▸ Task requirements:
For the material that follows, return exactly the lines from the one with "66892: 48316 -> 48320" through the one with "66653: 48320 -> 48317", both ends included.

★ ★ ★ ★

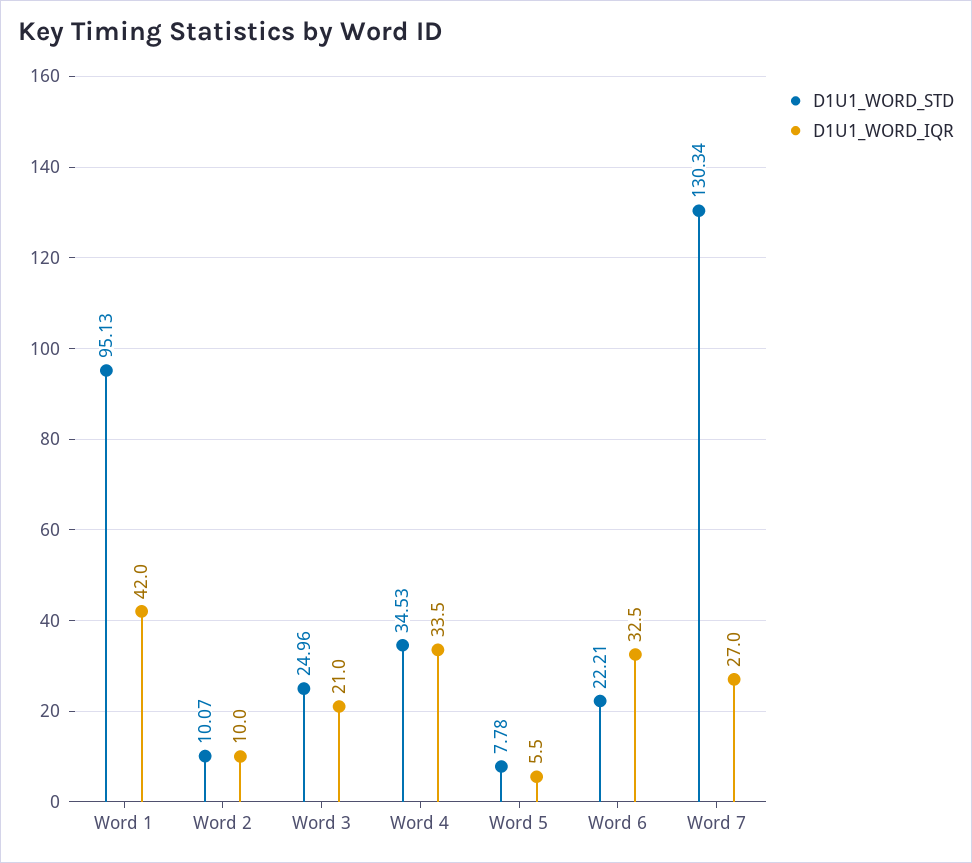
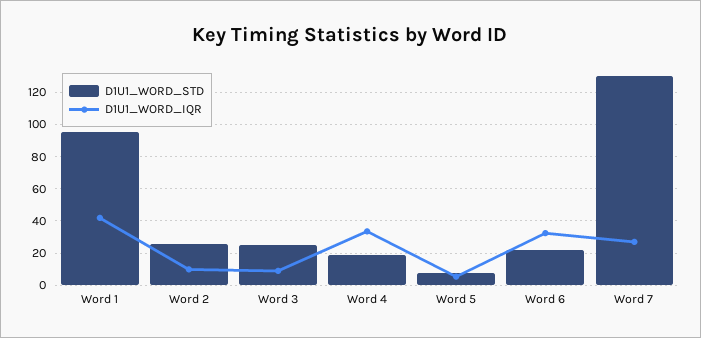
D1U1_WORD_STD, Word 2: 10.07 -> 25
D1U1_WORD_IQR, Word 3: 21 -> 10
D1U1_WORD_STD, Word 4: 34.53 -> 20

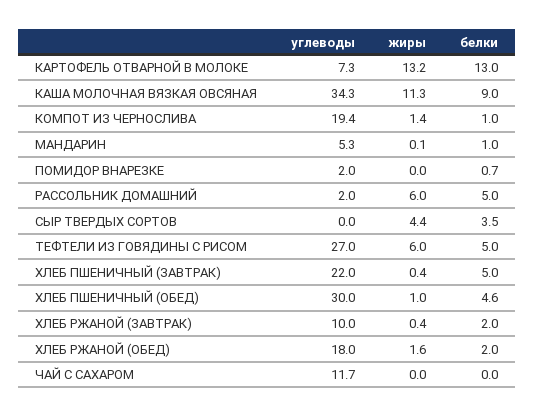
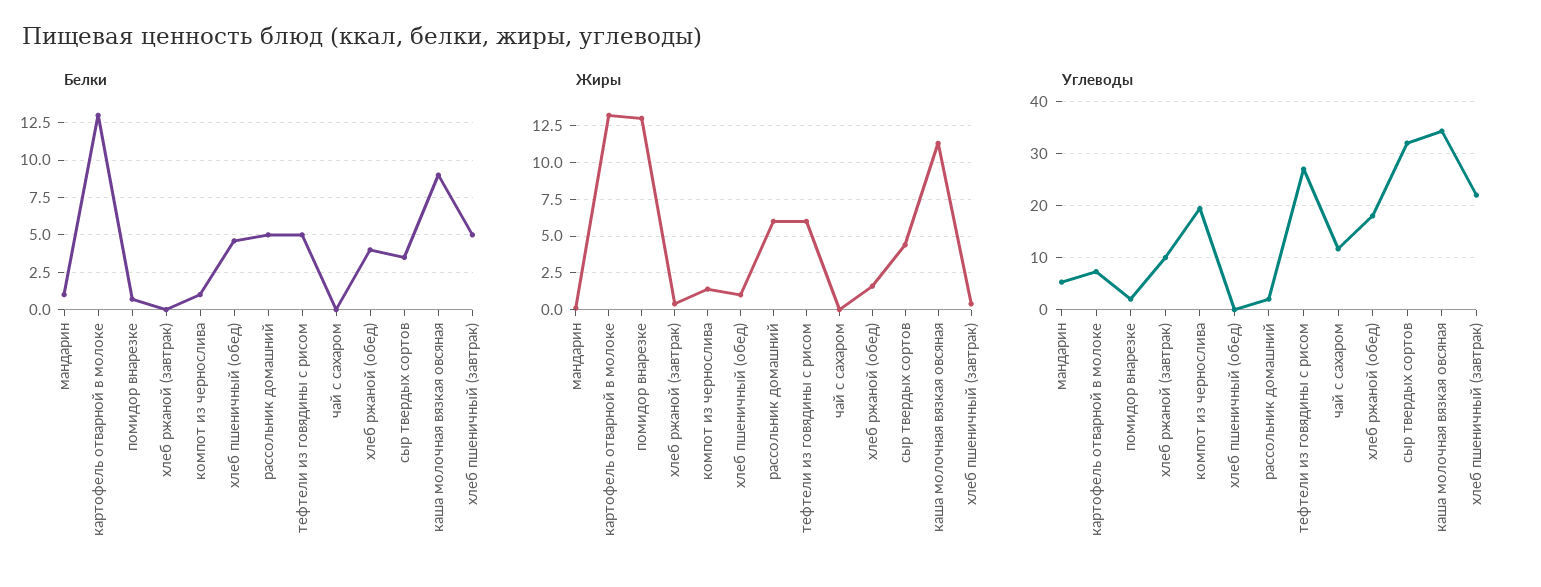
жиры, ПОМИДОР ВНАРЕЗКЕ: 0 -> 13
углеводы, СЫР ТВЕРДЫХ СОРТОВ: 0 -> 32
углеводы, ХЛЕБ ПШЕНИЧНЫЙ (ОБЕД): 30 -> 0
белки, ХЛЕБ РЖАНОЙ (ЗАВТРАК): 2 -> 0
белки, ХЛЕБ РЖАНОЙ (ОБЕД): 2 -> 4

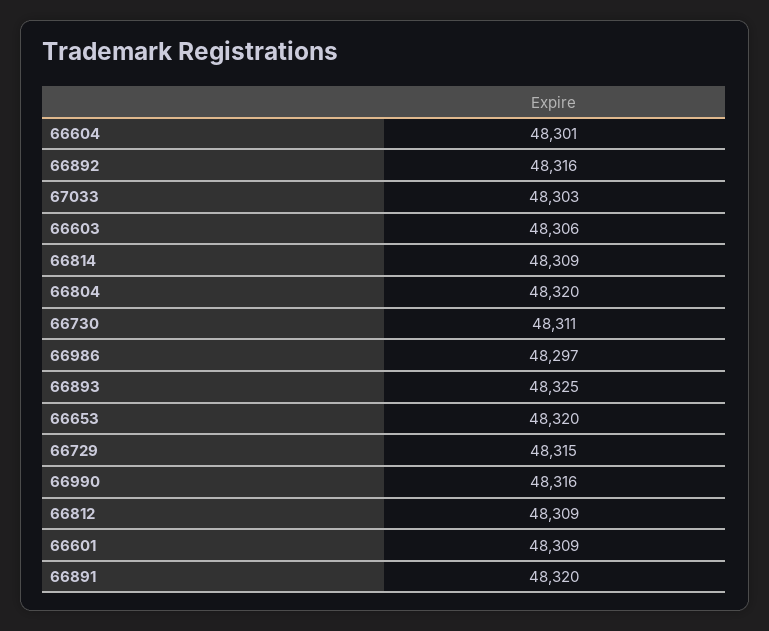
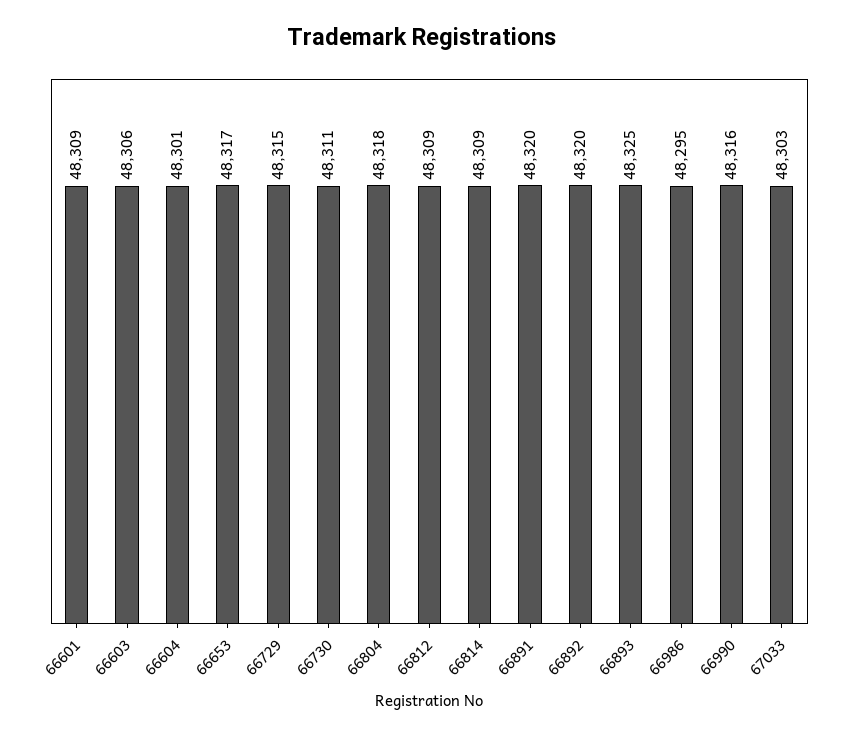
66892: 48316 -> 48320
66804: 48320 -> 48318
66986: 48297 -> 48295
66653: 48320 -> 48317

★ ★ ★ ★

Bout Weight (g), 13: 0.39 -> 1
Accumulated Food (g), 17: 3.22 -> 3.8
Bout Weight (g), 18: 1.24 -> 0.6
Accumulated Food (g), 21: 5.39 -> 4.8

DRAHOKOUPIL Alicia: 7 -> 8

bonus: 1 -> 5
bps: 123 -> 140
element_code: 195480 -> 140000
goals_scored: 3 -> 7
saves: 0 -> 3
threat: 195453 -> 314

★ ★ ★ ★

▸ Solution below:
66892: 48316 -> 48320
66804: 48320 -> 48318
66986: 48297 -> 48295
66653: 48320 -> 48317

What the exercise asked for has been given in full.